Re: [PATCH 0/2] overlayfs: C/R enhancements
From: Amir Goldstein
Date: Fri Jun 05 2020 - 10:36:25 EST
> > While at it, you copy pasted the text:
> > For more information, see Documentation/filesystems/overlayfs.txt
> > but there is no more information to be found.
>
> As far as I know documentation patches must be send to another mailing list.
> Of course I have plan to add information to overlayfs documentation about new feature.
>
Please send documentation patch together with the series
to this list. its fine to wait with that until the concept is approved though.
> > > > And if this works for you, you don't have to export the layers ovl_fh in
> > > > /proc/mounts, you can export them in numerous other ways.
> > > > One way from the top of my head, getxattr on overlay root dir.
> > > > "trusted.overlay" xattr is anyway a reserved prefix, so "trusted.overlay.layers"
> > > > for example could work.
> > >
> > > Thanks xattr might be a good option, but still don't forget about (a)
> > > and (b), users like to know all information about mount from
> > > /proc/pid/mountinfo.
> > >
> >
> > Let's stick to your use cases requirements. If you have other use cases
> > for this functionality lay them out explicitly.
>
> Requirements is very simple, at "dump stage" we need to save all overlayfs mount options
> sufficient to fully reconstruct overlayfs mount state on "restore stage". We already
> have proof of concept implementation of Docker overlayfs mounts when docker is running in
> OpenVZ container. In this case we fully dump all tree of mounts and all mount namespaces.
> CRIU mounts restore procedure at first reconstruct mount tree in special separate subtrees
> called "yards", then when all mounts is reconstructed we do "pivot_root" syscall. And
> with overlayfs it was a problem, because we mounted overlayfs with lowerdir,workdir,upperdir
> paths with mount namespace "yard" path prefix, and after restore in mount options user may see
> that lowerdir,workdir,upperdir paths were changed... It's a problem. Also it makes second C/R
> procedure is impossible, because after first C/R lowerdir,workdir,upperdir paths is invalidated
> after pivot_root.
>
> Example for Docker (after first C/R procedure):
>
> options lowerdir=/tmp/.criu.mntns.owMo9C/9-0000000000//var/lib/docker/overlay2/l/4BLZ4WH6GZIVKJE5QF62QUUKVZ:/var/lib/docker/overlay2/l/7FYRGAXT35JMKTXCHDNCQO3HKT,upperdir=/tmp/.criu.mntns.owMo9C/9-0000000000//var/lib/docker/overlay2/30aa26fb5e5671fc0126f2fc0e84cc740ce6bf06ca6ad4ac877a3c60f5aceaf1/diff,workdir=/tmp/.criu.mntns.owMo9C/9-0000000000//var/lib/docker/overlay2/30aa26fb5e5671fc0126f2fc0e84cc740ce6bf06ca6ad4ac877a3c60f5aceaf1/work
>
That reminds me.
I've read somewhere that thoses symlinks l/4BLZ4WH6GZIVKJE5QF62QUUKVZ
are meant to shorten the mount option string, because the mount
options are limited by
page size and with many lower layers limitation can reach.

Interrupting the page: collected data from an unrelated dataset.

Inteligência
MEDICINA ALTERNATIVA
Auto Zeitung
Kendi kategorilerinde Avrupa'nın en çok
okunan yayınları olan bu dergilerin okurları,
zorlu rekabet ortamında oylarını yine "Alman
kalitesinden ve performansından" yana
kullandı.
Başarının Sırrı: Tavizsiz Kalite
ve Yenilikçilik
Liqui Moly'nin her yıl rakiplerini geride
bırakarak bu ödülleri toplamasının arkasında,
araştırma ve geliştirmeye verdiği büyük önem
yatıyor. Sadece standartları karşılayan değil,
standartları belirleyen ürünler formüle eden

That is one of the reasons that new mount API was created for (i.e. fsconfig()).
I wonder if /proc/mounts also has a similar limitation on options size.
I also wonder why docker doesn't chdir into /var/lib/docker/overlay2/
before mounting overlay and use relative paths, though that would have
been worse for CRIU.
So at least for the docker use case CRIU knows very well where the
underlying filesytem is mounted (/var/lib/docker/overlay2/ or above).

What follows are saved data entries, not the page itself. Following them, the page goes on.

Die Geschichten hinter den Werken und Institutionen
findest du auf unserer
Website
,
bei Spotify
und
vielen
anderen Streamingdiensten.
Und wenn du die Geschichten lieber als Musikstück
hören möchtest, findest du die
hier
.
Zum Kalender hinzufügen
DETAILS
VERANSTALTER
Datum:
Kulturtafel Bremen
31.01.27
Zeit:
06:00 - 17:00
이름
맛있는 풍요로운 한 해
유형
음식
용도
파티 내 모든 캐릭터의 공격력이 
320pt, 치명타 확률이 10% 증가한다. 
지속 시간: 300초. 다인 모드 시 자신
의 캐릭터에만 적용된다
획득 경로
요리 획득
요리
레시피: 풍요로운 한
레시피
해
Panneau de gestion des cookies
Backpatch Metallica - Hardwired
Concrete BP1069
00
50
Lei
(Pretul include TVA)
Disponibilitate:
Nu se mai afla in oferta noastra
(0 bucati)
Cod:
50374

So if you got any API from overlayfs something like:
getxattr("/var/lib/docker/overlay2/XYZ/merged",
"trusted.overlay.layers.0.fh",..)
which reads the ovl_fh encoding of layer 0 (upper) rootdir, CRIU
can verify that uuid matches the filesystem mounted at /var/vol/docker/overlay2/
and then call open_by_handle_at() to open fd and resolve it to a path
under /var/vol/docker/overlay2.
I don't know if that provides what CRIU needs, but it would be no more
than a few lines of code in overlayfs:
if (i < ofs->numlayer)
fh = ovl_encode_real_fh(ofs->layers[i].mnt->mnt_root, ...
Thanks,
Amir.